The numerator sums over every common neighbor \(x\) of \(u\) and \(v\) (including self-loops), adding the weighted similarities that \(u\) and \(v\) each have with \(x\). The denominator normalizes by the geometric mean of the two vertex norms, ensuring the result is bounded. In the unweighted case the fixed point satisfies \(d^* \in [0, 2]\); with non-uniform edge weights values may exceed 2 (see Properties – Boundedness).

Convergence¶

The iteration is:

Initialize all \(d_{uv}^{(0)} = c\) for any constant \(c \ge 0\) (typically \(c = 1\)).
For each iteration \(t\), compute \(d_{uv}^{(t+1)}\) from \(d^{(t)}\) using the equation above.
Stop when \(\max_{(u,v)} |d_{uv}^{(t+1)} - d_{uv}^{(t)}| < \epsilon\).

The fixed point is unique: the iteration converges to the same solution regardless of the initial value \(c\). Empirically, convergence is reached in 5–20 iterations.

Variants¶

For directed graphs, four adjacency constructions are supported. Each variant determines both the neighborhood and the combined edge weight:

Variant	Neighborhood \(N[u]\)	Combined weight \(\bar{w}(u,v)\)
`UNDIRECTED`	\(\{u\} \cup\) all neighbors (ignoring direction)	\(2\,w(u,v)\)
`DIRECTED`	\(\{u\} \cup\) all neighbors (in + out)	\(w(u,v) + w(v,u)\)
`FORWARD`	\(\{u\} \cup\) out-neighbors	\(w(u,v)\)
`BACKWARD`	\(\{u\} \cup\) in-neighbors	\(w(v,u)\)

Complexity¶

Time¶

Let \(N = |V|\), \(E = |E|\), and \(T\) be the total number of common-neighbor entries across all edges.

Phase	Without intercepts	With precomputed intercepts
Initialization (CSR build, self-loops)	\(O(N + E)\)	\(O(N + E + T)\)
Per iteration	\(O\!\left(\sum_{(u,v)} (\deg u + \deg v)\right)\)	\(O(T)\)
Total (\(k\) iterations)	\(O(N + k \cdot E \cdot \bar{d})\)	\(O(N + E + k \cdot T)\)

where \(\bar{d}\) is the average degree.
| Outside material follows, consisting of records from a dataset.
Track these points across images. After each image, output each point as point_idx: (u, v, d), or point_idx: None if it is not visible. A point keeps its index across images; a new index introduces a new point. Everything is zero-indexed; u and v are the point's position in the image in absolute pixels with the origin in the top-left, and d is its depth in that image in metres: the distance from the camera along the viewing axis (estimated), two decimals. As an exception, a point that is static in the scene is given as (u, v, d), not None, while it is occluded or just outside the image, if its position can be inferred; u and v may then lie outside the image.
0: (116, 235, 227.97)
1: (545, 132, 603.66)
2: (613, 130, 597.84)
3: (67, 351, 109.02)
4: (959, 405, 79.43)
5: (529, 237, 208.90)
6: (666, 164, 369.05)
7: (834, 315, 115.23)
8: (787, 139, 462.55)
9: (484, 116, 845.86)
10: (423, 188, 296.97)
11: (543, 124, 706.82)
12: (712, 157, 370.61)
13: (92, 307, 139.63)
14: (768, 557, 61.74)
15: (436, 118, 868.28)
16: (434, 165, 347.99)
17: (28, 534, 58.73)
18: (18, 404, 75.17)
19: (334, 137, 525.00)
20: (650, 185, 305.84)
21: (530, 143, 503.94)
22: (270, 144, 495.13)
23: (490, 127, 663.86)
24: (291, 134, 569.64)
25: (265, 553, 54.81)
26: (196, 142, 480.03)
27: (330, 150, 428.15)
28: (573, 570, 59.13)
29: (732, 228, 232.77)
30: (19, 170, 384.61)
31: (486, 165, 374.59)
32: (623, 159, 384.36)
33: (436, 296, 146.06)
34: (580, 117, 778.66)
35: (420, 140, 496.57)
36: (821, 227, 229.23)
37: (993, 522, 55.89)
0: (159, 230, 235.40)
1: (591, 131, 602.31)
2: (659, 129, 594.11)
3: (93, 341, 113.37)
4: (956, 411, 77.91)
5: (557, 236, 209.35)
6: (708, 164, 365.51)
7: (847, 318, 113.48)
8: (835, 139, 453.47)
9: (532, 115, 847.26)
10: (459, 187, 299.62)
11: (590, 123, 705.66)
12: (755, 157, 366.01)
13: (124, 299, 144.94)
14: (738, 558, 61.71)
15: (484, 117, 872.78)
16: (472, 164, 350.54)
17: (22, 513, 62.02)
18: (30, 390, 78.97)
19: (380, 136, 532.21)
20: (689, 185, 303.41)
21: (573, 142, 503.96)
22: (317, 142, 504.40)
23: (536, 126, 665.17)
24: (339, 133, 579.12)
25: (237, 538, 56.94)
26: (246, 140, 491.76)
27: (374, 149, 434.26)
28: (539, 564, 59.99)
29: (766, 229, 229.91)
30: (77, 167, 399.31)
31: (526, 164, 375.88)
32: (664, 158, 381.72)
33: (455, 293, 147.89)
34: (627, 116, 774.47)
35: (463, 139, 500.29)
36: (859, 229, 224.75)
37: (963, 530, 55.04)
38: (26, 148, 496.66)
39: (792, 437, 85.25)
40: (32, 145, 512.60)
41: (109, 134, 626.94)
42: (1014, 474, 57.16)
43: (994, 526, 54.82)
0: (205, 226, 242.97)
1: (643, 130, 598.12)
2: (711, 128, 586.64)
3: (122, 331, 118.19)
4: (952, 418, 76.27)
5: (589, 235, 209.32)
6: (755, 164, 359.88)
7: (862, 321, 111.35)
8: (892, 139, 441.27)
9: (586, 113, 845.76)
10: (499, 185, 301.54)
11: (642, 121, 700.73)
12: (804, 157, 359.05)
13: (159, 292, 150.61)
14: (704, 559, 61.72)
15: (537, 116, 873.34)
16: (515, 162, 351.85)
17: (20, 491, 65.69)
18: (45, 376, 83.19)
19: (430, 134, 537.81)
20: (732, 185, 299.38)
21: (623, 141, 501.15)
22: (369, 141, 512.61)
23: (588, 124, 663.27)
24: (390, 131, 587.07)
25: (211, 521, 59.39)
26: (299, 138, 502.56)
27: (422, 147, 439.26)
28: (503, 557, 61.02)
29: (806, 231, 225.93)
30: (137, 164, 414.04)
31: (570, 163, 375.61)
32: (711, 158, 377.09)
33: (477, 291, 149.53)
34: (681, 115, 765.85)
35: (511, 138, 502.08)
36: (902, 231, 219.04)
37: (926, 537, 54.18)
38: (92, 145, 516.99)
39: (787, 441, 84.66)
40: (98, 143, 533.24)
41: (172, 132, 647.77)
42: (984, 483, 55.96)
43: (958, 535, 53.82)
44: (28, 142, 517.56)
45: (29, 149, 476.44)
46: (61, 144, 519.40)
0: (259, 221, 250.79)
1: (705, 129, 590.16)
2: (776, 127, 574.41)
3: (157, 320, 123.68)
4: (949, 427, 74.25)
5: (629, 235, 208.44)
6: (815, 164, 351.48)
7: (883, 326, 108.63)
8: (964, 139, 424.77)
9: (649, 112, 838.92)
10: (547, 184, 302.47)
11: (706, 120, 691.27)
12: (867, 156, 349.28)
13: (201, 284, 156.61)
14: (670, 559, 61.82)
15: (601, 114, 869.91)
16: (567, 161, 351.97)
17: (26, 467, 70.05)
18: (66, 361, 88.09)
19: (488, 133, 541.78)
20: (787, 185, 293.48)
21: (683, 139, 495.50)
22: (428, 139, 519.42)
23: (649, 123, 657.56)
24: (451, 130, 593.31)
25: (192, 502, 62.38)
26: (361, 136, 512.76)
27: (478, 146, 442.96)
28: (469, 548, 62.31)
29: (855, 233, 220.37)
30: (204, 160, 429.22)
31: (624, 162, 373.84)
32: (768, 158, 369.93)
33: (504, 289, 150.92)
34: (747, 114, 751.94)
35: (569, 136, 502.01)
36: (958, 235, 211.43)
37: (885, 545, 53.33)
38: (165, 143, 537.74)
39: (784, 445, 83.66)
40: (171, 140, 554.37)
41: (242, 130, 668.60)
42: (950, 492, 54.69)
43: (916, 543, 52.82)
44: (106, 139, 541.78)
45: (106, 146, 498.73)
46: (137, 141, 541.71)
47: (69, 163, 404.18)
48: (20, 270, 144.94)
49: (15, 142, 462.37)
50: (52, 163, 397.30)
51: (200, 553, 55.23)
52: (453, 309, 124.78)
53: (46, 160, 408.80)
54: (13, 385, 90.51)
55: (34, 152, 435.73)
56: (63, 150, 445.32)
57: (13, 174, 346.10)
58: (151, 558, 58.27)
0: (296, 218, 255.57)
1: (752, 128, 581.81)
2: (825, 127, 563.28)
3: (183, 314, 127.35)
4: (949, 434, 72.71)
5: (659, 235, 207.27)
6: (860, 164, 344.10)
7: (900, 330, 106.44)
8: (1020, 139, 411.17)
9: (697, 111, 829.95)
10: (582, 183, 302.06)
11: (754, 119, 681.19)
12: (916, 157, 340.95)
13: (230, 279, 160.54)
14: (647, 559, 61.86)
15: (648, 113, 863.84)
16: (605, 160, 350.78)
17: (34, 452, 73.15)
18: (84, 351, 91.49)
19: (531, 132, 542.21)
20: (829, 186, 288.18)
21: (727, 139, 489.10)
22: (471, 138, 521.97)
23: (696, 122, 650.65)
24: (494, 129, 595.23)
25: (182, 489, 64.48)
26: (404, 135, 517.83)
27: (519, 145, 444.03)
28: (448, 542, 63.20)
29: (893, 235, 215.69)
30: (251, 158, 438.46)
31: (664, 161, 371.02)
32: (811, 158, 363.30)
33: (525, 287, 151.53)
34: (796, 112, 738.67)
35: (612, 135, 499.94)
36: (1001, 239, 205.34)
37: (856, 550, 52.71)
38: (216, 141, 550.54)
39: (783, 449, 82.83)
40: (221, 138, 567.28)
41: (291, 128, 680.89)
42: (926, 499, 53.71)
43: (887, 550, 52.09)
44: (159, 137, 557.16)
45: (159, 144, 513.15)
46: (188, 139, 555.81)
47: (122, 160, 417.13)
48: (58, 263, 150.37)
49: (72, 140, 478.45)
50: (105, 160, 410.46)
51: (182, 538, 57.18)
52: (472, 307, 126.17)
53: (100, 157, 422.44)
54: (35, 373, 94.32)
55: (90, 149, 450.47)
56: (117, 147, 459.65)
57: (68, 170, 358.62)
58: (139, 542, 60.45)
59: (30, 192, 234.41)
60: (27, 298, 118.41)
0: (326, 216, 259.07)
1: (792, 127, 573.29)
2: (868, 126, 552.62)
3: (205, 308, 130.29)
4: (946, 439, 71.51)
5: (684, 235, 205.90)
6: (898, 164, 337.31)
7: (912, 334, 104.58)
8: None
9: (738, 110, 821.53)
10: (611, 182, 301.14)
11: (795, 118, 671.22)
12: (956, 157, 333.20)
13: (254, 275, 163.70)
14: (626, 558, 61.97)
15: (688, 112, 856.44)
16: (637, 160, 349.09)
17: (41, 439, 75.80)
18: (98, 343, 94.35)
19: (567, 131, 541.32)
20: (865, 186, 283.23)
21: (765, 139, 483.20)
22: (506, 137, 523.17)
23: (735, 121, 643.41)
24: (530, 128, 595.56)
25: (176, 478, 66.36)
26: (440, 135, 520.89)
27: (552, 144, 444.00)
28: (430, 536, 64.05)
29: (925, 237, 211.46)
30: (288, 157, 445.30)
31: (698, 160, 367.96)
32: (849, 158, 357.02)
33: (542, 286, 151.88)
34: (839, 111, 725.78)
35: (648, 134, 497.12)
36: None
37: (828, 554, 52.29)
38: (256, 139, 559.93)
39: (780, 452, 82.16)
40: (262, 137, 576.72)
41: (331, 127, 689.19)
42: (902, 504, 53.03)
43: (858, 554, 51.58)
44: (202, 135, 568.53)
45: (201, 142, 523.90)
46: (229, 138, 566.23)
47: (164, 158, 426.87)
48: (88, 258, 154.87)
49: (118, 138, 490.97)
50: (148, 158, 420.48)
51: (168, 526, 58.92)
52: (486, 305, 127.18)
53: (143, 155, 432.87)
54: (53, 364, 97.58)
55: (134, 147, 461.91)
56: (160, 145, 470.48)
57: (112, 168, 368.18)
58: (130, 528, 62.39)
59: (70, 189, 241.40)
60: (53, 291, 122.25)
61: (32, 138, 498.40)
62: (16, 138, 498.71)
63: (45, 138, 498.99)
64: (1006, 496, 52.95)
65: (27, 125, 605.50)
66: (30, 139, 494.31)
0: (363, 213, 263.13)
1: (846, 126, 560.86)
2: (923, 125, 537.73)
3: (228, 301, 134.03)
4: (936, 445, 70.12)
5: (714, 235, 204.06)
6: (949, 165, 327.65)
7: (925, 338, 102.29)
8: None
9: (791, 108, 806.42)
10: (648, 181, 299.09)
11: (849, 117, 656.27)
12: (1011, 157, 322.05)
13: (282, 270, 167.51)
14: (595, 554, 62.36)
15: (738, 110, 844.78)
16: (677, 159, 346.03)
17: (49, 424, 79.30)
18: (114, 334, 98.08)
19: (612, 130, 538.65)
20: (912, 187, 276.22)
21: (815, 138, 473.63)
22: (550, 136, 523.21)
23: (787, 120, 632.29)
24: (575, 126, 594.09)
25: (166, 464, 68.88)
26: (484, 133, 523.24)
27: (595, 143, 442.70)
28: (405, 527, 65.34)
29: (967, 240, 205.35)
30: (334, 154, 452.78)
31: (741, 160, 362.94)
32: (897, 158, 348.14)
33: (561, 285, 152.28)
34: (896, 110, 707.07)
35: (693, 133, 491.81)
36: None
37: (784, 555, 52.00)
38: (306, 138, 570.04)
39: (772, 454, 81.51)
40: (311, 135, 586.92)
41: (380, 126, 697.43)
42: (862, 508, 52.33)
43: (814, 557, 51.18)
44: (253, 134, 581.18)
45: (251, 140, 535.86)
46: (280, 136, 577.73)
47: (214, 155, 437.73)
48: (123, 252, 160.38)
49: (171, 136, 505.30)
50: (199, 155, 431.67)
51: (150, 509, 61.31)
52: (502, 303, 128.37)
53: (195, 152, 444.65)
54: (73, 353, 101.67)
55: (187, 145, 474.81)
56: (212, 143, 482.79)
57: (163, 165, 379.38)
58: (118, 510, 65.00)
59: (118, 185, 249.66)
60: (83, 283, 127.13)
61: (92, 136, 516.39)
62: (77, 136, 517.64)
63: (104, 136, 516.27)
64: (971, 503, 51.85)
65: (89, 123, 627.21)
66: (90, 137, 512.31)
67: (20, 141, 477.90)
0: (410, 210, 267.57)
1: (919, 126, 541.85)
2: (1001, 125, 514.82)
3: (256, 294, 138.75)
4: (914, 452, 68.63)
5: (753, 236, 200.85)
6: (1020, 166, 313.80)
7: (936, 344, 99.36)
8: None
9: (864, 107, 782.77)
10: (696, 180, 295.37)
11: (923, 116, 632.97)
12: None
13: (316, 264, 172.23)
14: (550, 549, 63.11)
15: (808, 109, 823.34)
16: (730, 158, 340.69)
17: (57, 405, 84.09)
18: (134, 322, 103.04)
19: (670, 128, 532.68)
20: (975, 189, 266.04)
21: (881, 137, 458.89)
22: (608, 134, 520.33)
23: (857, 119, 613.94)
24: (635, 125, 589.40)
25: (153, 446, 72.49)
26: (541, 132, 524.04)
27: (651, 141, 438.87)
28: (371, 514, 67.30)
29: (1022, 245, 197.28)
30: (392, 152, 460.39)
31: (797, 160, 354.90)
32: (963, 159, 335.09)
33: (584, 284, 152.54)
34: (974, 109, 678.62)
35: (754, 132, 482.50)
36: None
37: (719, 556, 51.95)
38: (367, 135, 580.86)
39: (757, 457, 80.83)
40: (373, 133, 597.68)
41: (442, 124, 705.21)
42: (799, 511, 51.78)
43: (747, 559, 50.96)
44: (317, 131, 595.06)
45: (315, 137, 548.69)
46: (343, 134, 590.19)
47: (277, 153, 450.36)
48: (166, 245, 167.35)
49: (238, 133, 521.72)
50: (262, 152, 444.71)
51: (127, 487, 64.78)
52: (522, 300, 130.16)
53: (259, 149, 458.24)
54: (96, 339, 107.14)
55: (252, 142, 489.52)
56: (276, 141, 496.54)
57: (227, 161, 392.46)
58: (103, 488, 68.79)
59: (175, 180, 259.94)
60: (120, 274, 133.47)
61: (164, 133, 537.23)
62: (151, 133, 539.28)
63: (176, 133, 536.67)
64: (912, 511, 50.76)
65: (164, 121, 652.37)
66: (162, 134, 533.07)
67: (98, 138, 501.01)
In sparse graphs (\(E = O(N)\)), the per-iteration cost is \(O(N \cdot \bar{d})\); in practice \(k \le 20\), so the total is effectively linear in the graph size.

With precomputed intercepts the per-edge update cost drops from \(O(\deg u + \deg v)\) to \(O(|N[u] \cap N[v]|)\), which is substantially faster on sparse graphs where most neighbors are not shared.

Memory¶

Component	Bytes
CSR adjacency + edge arrays (no intercepts)	\(12N + 48E\)
CSR adjacency + edge arrays + intercepts	\(12N + 52E + 8T\)
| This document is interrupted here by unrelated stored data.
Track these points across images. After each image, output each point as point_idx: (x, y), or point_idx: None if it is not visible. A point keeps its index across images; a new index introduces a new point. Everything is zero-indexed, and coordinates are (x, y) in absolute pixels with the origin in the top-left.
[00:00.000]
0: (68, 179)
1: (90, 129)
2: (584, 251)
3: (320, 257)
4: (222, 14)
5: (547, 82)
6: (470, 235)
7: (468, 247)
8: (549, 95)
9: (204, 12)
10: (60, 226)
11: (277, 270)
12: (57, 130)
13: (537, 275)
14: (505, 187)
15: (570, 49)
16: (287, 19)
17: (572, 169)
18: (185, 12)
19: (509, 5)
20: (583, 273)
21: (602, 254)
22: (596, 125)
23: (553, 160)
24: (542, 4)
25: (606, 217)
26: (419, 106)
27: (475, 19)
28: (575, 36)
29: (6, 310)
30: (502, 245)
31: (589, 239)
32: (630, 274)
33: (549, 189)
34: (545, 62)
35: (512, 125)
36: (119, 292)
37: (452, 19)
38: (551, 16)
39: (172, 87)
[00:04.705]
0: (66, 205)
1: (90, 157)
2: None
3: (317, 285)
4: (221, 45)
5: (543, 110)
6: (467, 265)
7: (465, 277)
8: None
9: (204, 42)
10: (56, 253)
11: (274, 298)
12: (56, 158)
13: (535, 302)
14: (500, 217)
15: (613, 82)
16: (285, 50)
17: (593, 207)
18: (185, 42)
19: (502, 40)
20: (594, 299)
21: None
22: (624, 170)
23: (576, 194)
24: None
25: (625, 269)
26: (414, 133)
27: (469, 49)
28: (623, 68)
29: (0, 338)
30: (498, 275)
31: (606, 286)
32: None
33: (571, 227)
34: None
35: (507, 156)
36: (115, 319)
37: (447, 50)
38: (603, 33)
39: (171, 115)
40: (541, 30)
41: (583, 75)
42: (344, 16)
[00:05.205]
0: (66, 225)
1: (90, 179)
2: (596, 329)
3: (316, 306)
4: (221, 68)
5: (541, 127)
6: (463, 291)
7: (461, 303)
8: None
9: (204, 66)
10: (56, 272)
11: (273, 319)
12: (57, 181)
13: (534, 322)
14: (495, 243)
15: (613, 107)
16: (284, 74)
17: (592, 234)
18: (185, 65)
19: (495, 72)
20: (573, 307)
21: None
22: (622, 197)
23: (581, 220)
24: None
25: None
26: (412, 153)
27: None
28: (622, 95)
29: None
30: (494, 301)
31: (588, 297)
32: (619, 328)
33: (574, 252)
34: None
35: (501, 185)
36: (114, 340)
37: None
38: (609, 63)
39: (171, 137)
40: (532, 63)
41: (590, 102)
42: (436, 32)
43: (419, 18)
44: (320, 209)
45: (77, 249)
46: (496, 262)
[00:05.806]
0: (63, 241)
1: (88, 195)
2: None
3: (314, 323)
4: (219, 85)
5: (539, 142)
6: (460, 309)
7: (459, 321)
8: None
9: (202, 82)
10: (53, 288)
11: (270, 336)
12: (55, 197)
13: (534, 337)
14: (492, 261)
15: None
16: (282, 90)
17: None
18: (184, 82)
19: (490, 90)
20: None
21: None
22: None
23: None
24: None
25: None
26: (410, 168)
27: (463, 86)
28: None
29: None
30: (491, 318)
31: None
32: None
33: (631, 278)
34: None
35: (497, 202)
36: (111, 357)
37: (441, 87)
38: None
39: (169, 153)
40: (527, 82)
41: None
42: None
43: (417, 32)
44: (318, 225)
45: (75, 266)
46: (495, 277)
The dominant term is \(O(E)\) without intercepts or \(O(E + T)\) with them. For sparse graphs \(T = O(E \cdot \bar{d})\).

Implementation: edge-level parallelism¶

Each edge's update in a given iteration reads only the previous iteration's values. There are no read–write dependencies between edges within the same iteration. This makes DRESS embarrassingly parallel at the edge level:

CPU (OpenMP). The reference C implementation parallelizes the edge loop with #pragma omp parallel for. Each thread processes a subset of edges independently.
GPU (CUDA / OpenCL / Metal). Each edge can be mapped to a single thread or warp. The CSR adjacency and intercept arrays are read-only during the iteration, so they can reside in device memory with no synchronization. Only a barrier between iterations (to swap the read/write buffers) is needed.
Distributed. Edges can be partitioned across machines. Each partition needs read access to the edge values of its neighbors (a halo / ghost layer), exchanged once per iteration. The communication volume scales with the number of cut edges between partitions, not the total graph size.

The double-buffering scheme (current values in edge_dress, next values in edge_dress_next, swapped after each iteration) eliminates all write conflicts and makes the iteration deterministic regardless of execution order.